Human degradation of natural habitats has resulted in large, formerly homogeneous areas becoming exceedingly isolated and fragmented, resulting in reduced genetic diversity and a concomitant increased vulnerability to pathogens and increased risk of inbreeding.

In order to restore genetic diversity in small isolated or fragmented populations, genetic rescue — that is, an intervention in which unrelated individuals are brought into a population, leading to introduction of novel alleles — has been shown to reduce the deleterious effects of inbreeding

Cancer risk landscapes: A framework to study cancer in ecosystems

Authors: Antoine M. Dujon; Beata Ujvari; FrédéricThomas

Source: Science of The Total Environment (OCT 2020)

Brief summary of the paper:

Cancer is a family of diseases that has been documented in most metazoan species and ecosystems. Human induced environmental changes are increasingly exposing wildlife to carcinogenic risk factors, and negative repercussions on ecosystems and on the conservation of endangered species are already been observed.

It is therefore of key importance to understand the spatiotemporal variability of those risk factors and how they interact with the biosphere to mitigate their effects.

Here we introduce the concept of cancer risk landscape that can be applied to understand how species are exposed to, interact with, and modify cancer risk factors.

With this publication we aim to provide a framework in order to stimulate a discussion on how to mitigate cancer-causing risk factors.

Ecological and evolutionary consequences of anticancer adaptations

Authors: Justine BOUTRY; Antoine DUJON; G.E.R.A.R.D. Anne-Lise; Sophie TISSOT; Nick MACDONALD; Aaron SCHULTZ; Peter A. BIRO; Christa BECKMANN; Rodrigo HAMEDE; David G. HAMILTON; Mathieu GIRAUDEAU; Beata UJVARI; Frédéric THOMAS

Source: iScience (Oct 2020)

Brief summary of the paper:

Cellular cheating leading to cancers exists in all branches of multicellular life, favoring the evolution of adaptations to avoid or suppress malignant progression, and/or to alleviate its fitness consequences.

Ecologists have until recently largely neglected the importance of cancer cells for animal ecology, presumably because they did not consider either the potential ecological or evolutionary consequences of anticancer adaptations.

Here, we review the diverse ways in which the evolution of anticancer adaptations has significantly constrained several aspects of the evolutionary ecology of multicellular organisms at the cell, individual, population, species and ecosystem levels, and suggest some avenues for future research.

Long term effects of outbreeding: experimental founding of island population eliminates malformations and improves hatching success in sand lizards

Authors: Willow R. Lindsay; Thomas Madsen; Erik Wapstra; Mette Lillie; Lisa Loeb; Beata Ujvari; Mats Olsson

Source: BIOLOGICAL CONSERVATION (Jul 2020)

Brief summary of the paper:

Loss of genetic variation is an increasing problem in many natural populations as a result of population fragmentation, inbreeding, and genetic drift, which may lead to inbreeding depression and subsequent “extinction vortices”. In such cases, outbreeding offers a potential population saviour from extinction.
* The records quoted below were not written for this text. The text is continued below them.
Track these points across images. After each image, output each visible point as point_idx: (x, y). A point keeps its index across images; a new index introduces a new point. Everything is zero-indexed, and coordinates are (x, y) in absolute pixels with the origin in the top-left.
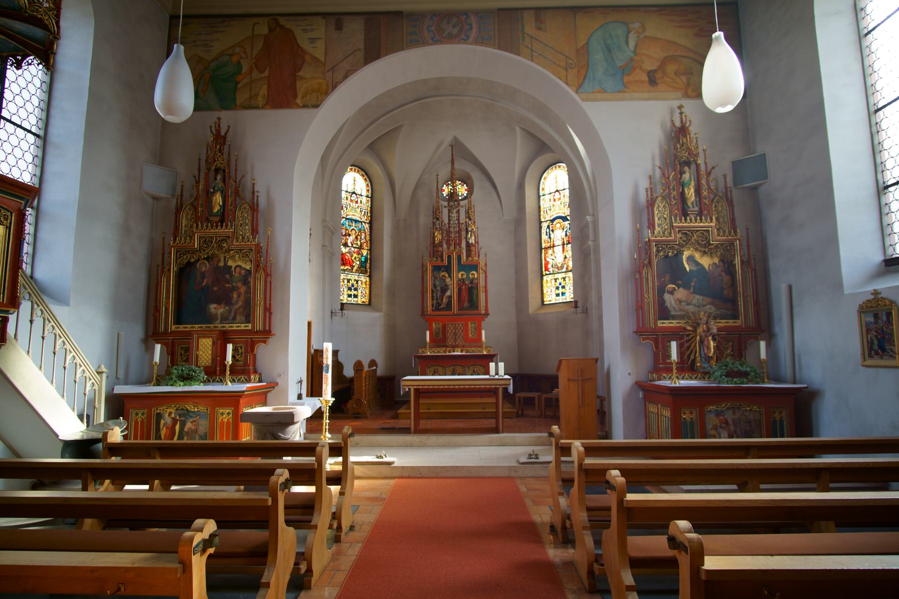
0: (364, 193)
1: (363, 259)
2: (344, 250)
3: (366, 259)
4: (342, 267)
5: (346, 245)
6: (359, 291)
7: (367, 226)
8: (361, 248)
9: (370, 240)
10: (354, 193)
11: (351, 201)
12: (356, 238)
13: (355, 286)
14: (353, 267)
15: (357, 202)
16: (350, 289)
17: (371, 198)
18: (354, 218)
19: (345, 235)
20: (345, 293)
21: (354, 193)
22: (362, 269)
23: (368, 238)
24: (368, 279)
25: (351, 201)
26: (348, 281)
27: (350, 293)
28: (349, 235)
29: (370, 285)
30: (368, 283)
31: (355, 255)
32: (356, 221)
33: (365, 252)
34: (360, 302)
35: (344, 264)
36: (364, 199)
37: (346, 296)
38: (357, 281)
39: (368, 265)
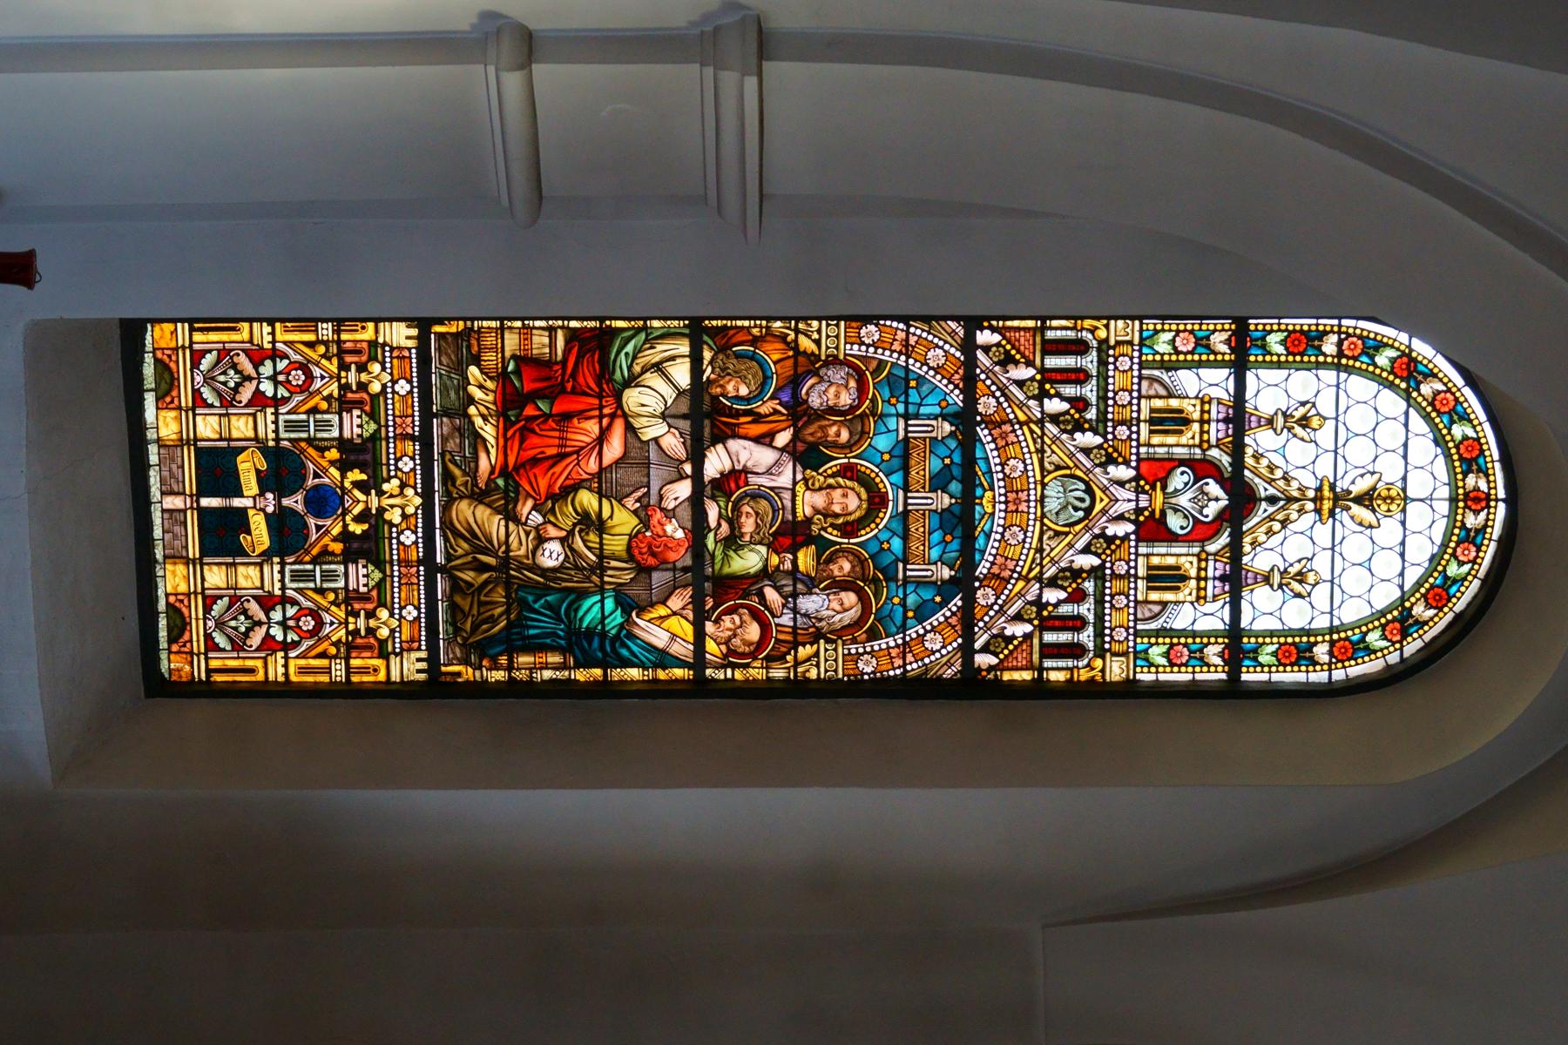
0: (1264, 609)
1: (591, 611)
2: (648, 400)
3: (607, 648)
4: (480, 388)
5: (706, 417)
6: (272, 577)
7: (936, 648)
8: (715, 591)
9: (798, 688)
10: (1242, 500)
11: (1153, 473)
12: (792, 534)
13: (326, 532)
14: (502, 495)
15: (1152, 529)
16: (282, 470)
17: (1233, 690)
18: (990, 503)
19: (799, 413)
20: (241, 427)
21: (1242, 500)
22: (496, 606)
23: (821, 663)
24: (410, 667)
25: (1153, 473)
26: (358, 454)
27: (248, 467)
28: (807, 455)
29: (347, 691)
30: (372, 669)
31: (623, 521)
32: (961, 523)
33: (666, 629)
34: (173, 580)
35: (510, 404)
36: (1201, 615)
37: (207, 427)
38: (367, 546)
39: (548, 668)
Here we compare offspring viability between an experimentally founded outbred island population of sand lizards Lacerta agilis, and an inbred mainland source population on the Swedish West coast.

We have studied the mainland population for over a decade during which >4000 offspring from >500 parents were monitored. We conducted an outbreeding experiment in which lizards from the mainland population with relatively low genetic variation were crossbred with lizards from distant populations that lack gene flow.

The resulting 454 offspring were introduced to an otherwise uninhabited island with ideal sand lizard habitat. A survey of the island two decades later showed that offspring produced by females from the experimentally founded population had 13% higher hatching success (99.3% versus 86.4%) and elimination of the malformations occurring in 21% of clutches in the mainland source population.

These results co-occur with higher genetic diversity. We conclude that outbreeding improved offspring viability in our island population ca 5–6 generations after the founding event, that is, with sustained viability effects at a time when heterotic effects are expected to have subsided.